Curious why a gap year is a hated term? Is this just a medical field feeling? As a parent to teens and blessed with the ability to provide them with an intentional gap year full of travel and learning, it’s an incredibly important idea in our family, backed with evidence of growth in confidence, happiness, motivation and clarity. We plan to create it for each of our sons after graduation. Why the negativity?
Dan answered perfectly. To me, it’s not a gap year if you’re pursuing your interests, working because you need to, want to, or are trying figure things out, or just need a break. But a gap year just to buff your CV, 😬😬😬
I think it's "hated" in the context of medical school admissions in which terming someone's year(s) of travel, working an actual job (God forbid!), etc., as a gap implies that it is abnormal and of little value in the grand scheme of their career when, in fact, it is very much the opposite.
Ah, thanks for clarifying. I read Sensible Medicine trying to be a sensibly informed patient and caretaker vs working in medicine. So thanks for sharing.

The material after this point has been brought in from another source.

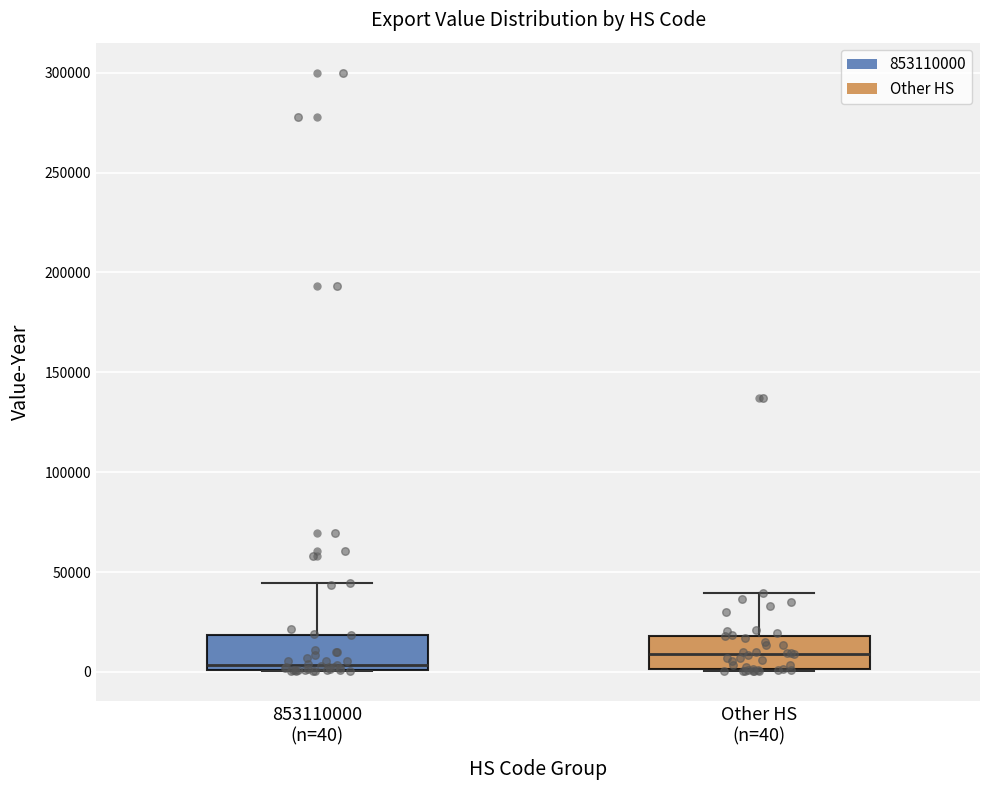

Reading left to right, read every box against the y-axis: the position of its median line, the range the box covers, and the ends of its whiskers. The values are not printed on the chart, so give them approximately, as read against the axis.

853110000 (n=40): median 5000, box 0 to 20000, whiskers 0 to 45000
Other HS (n=40): median 10000, box 0 to 20000, whiskers 0 to 40000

It seemed to me during training that the research year was just an excuse to get a warm body into the lab. The MDs going on to do research had a longer commitment than a year. A far more concerning question is one that has plagued academic medicine since I was a study, almost 50 years ago. What makes a good teacher. Teaching is rewarded only in words, not in time for additional research, not in RVU (the coin of the realm). It takes a special understanding of one's specialty to bring a student along, from a to b to c without underwheming or overburdening them.